Bio
Bayou Boy Meets the Thunder God
Once you realize you don’t know it all, the entire universe opens for your entertainment, amusement, and, most important, your education. I had recently moved from Louisiana to Arizona and was immediately lured to the nearby mysterious, beautiful, and mesmerizing Superstition Mountains.
An Apache legend says a God of Thunder lives in the mountains and jealously guards his treasures. The rugged peaks and canyons are spotted with lost or abandoned mines and the blowing dust of dreams of wealth, now dead at the hands of exposure, steel-tipped arrow, or bullet. The god’s mighty thunder is a warning that the traveler may pass, but he must tread lightly and leave any treasure behind.
I took a winding zig-zag up the narrow and imposing Peralta Canyon, right into the heart of Thunder God country. About half an hour into the hike, I heard a powerful rumble that sounded like a huge thunderclap on the other side of the mountain. Ridiculous. The sky was cloudless. I heard another powerful rumble. Mining? Dynamite? Impossible. Mining is prohibited in the national forests. The best theory I’d come across was that the Superstitions resonated movements of tectonic plates far beneath the surface of the earth. That made sense—back in my library.

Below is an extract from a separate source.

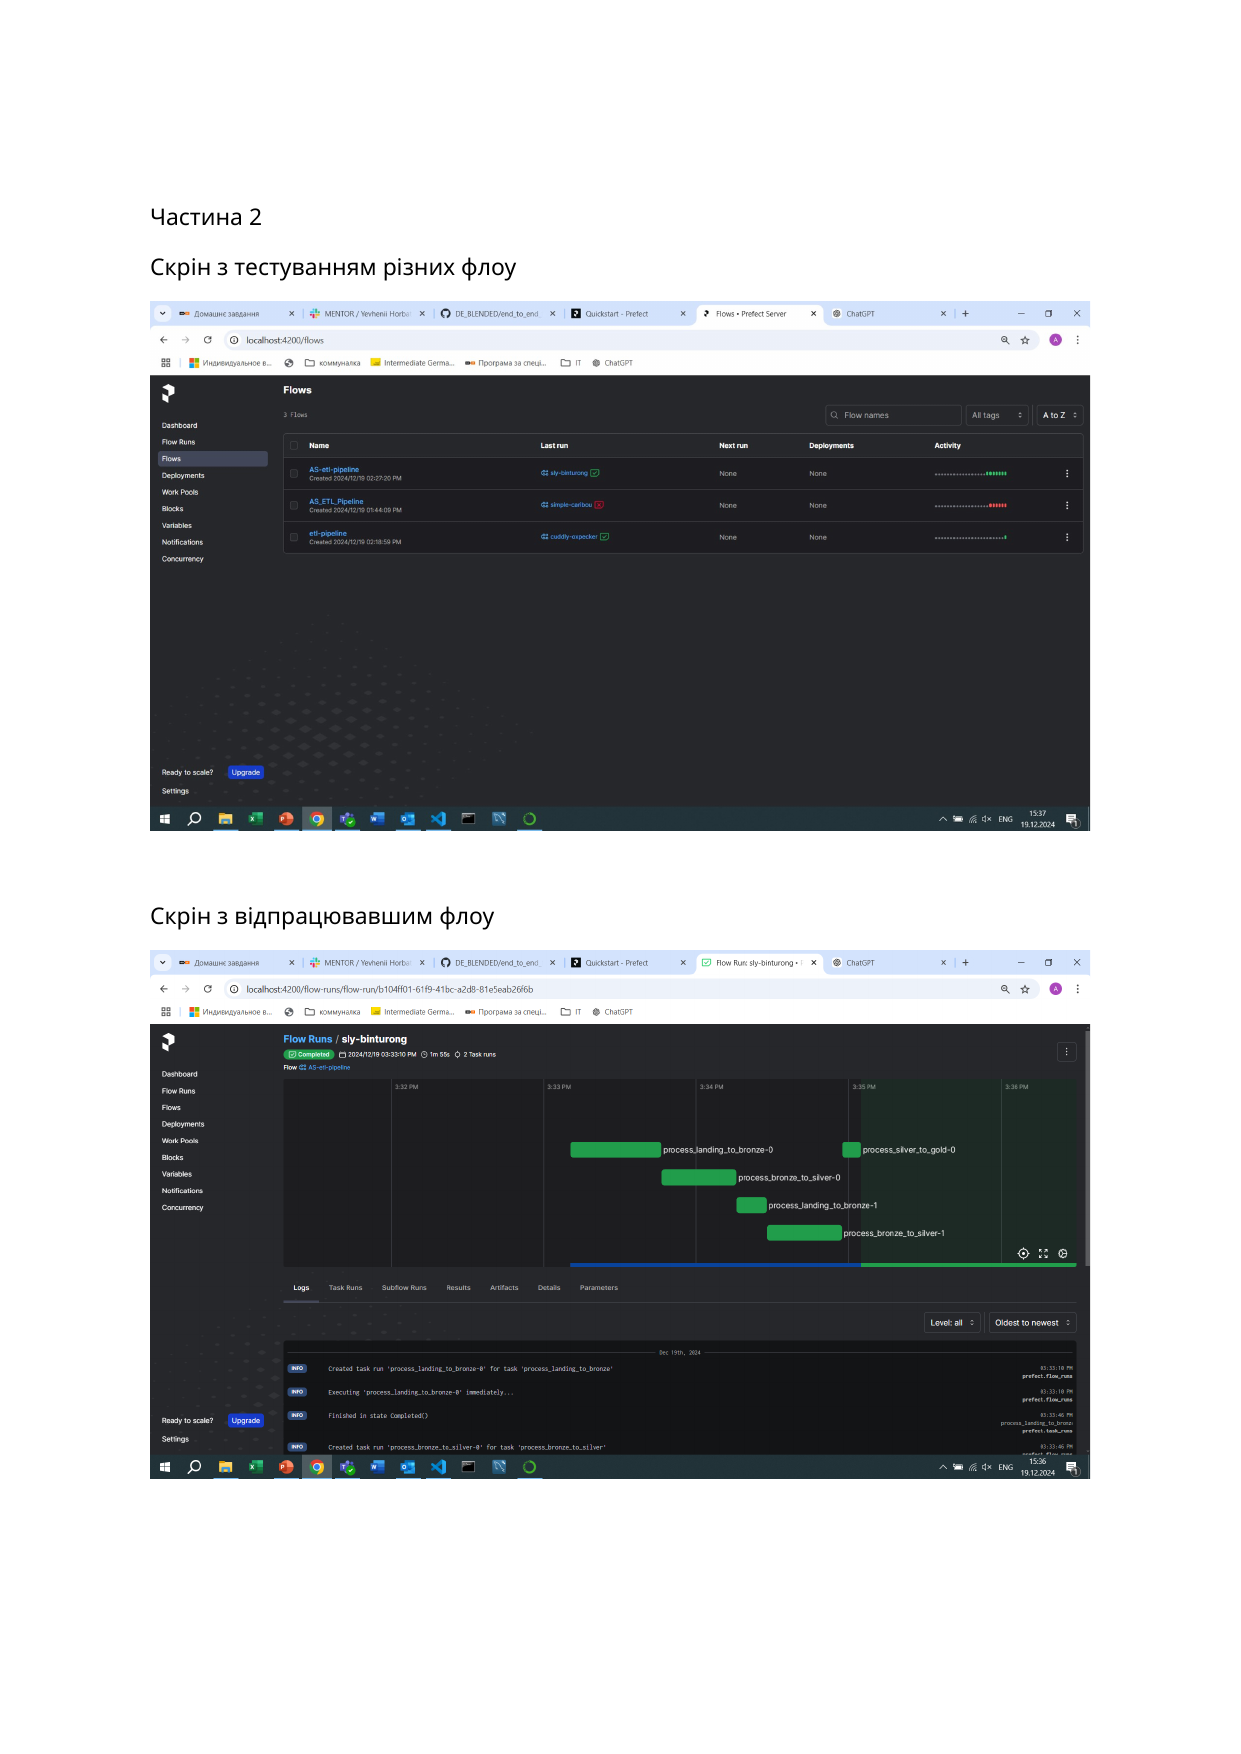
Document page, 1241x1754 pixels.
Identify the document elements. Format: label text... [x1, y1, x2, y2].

The rumbling continued periodically for about half an hour and inevitably my thoughts turned to the Thunder God and his potential wrath.
Crazy, right?
The booming became so loud I was concerned about being caught in a rockslide, but eventually, the Superstitions became quiet, and I heard no more rumbling. In my many trips back into those mountains, I’ve never heard those sounds again. I’m quite confident that the thunder was caused by those embracing tectonic plates and not some Apache God. After all, I’m university educated and well-read. Surely, I must know more than the Native Americans who have lived here for uncounted generations.
There can’t be a Thunder God in the Superstitions.
I know that.
Here.
In my office.
In the daylight hours.
But I’ll tell you this. The next time I head into the Superstitions, I’m taking a very good cigar. When I reach my destination, I will pause and offer smoke to the four corners of the earth and to the four sacred winds.
Sure, there’s no Thunder God to placate. But now that I know that I don’t know it all – I’m not taking any chances.